Proof: By definition, bipartite graphs can have their vertices partitioned into two sets with no edges within the sets. Colour the vertices from each partition the same colour, and we have a colouring.

• In general, the chromatic number could be large.
• For example, a $$K_n$$ requires $$n$$ colours since every vertex is adjacent to every other.
• But, if we get our graph from a map, it will be planar.
• As long as we don't allow enclaves and exclaves, and we won't.
• So the question becomes: what is the maximum chromatic number for a planar graph?
• Easy bound: it's at least four.
• The graph $$K_4$$ is planar and definitely requires four colours.
• It's easy to show that the chromatic number of a planar graph is no more than six.
• We know there is a vertex of degree five or less from an earlier theorem.
• Remove that vertex, and by induction, the rest of the graph can be coloured.
• Colour it a different colour than the adjacent five.
• Getting $$\le 5$$ isn't much harder.
• There's a little trick to show that the five adjacent vertices didn't have to be different colours.
• … but don't worry about the details.
• That leaves us with a question: are there planar graphs that require five colours?
• It turns out: no.
• Theorem: [The Four-Colour Theorem] The chromatic number of a planar graph is at most four.

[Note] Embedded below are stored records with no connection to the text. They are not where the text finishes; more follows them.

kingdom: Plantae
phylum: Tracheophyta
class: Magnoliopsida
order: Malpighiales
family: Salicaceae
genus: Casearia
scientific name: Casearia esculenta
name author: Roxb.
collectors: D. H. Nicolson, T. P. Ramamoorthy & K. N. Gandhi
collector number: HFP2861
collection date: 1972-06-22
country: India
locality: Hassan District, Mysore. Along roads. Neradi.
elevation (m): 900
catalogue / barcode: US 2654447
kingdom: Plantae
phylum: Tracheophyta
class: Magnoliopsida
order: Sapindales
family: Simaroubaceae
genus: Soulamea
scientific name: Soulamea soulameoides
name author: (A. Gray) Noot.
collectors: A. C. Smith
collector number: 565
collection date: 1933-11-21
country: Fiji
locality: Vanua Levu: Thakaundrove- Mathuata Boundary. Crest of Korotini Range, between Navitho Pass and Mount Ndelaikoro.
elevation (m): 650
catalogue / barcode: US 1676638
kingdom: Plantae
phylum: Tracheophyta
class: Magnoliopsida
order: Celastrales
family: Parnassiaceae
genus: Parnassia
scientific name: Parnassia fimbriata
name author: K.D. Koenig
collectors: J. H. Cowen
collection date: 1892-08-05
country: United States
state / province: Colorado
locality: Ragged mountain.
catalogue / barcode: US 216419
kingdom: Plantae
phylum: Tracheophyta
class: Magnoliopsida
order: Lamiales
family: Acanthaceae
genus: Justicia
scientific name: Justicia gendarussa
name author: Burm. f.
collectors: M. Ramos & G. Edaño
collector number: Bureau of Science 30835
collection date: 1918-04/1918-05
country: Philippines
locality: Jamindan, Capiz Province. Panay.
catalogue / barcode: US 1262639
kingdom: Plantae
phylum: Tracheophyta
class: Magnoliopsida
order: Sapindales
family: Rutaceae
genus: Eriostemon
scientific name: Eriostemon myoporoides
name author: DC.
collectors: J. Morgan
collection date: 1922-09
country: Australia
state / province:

Proof: It took more than 100 years between conjecture and proof for this theorem. The proof involved reducing the planar graphs to about 2000 examples where if the theorem was false, it was shown one of these would be a counter-example. These each had 4-colourings found by computer.

Obviously, we won't go into the details.

• So, it turns out we can colour any (planar) map with four colours.
• The four-colour theorem is one that seems true: a little experimenting would convince most people that the chromatic number can be at most four.
• But the proof turned out to be very difficult.
• But remember:
• The chromatic number of non-planar graphs can be more than four: for example $$n$$ for $$K_n$$.
• The chromatic number of non-planar graphs can also be small: 2 for $$K_{10000,100000}$$.

# Colouring Applications

• Actually colouring maps is a good motivation for the chromatic number problem, but maybe not all that practical.
• Colouring the maps we actually have on the planet doesn't need a big theorem.
• It's hard to see why we would care about non-planar graphs.
• There are other places where a colouring of a graph tells us something interesting.
• These are really just examples of where the problem comes up in an unexpected place.
• Scheduling exams
• Let the vertices of the graph be the courses, and connect vertices with an edge if there are any students in both courses.
• We'll end up with a graph like this (but bigger):
• If we can colour this with $$n$$ colours, then we need $$n$$ exam slots.
• … and courses in each colour can be scheduled at the same time.
• Register allocation
• Registers are pieces of memory in a processor that are much faster than standard RAM.
• When your code is compiled by an optimizing compiler, it will attempt to use the registers when appropriate to speed up your code.
• e.g. the index on a for loop is probably used a lot: maybe use a register for it?
• But there is a limited number registers.
• Create a graph: vertices are variables in the code; edges join them if the variables are used in the same segment of code.
• If we can colour the graph with $$n$$ colours, then we can use $$n$$ registers for all of the variables.
• Variables with the same colour can share a register, swapping them out when necessary.
• Sudoku
• Create one vertex for each of the 81 squares.
• Join vertices if they cannot have the same value assigned: if they are in the same row/column/square.
• Create some extra edges to enforce the pre-filled values.
• Find a nine-colouring.
• If we might actually want to find colourings to solve real problems, how quickly can we find them?
• Again, we don't know of any fast algorithm.
• Apparently, we can find a colouring of $$n$$ vertices in $$O(2.445^n)$$ or $$O(2^n n)$$.
• There are some reasonably-fast approximation algorithms: we can colour a graph quickly if we are willing to accept a few more colours than necessary.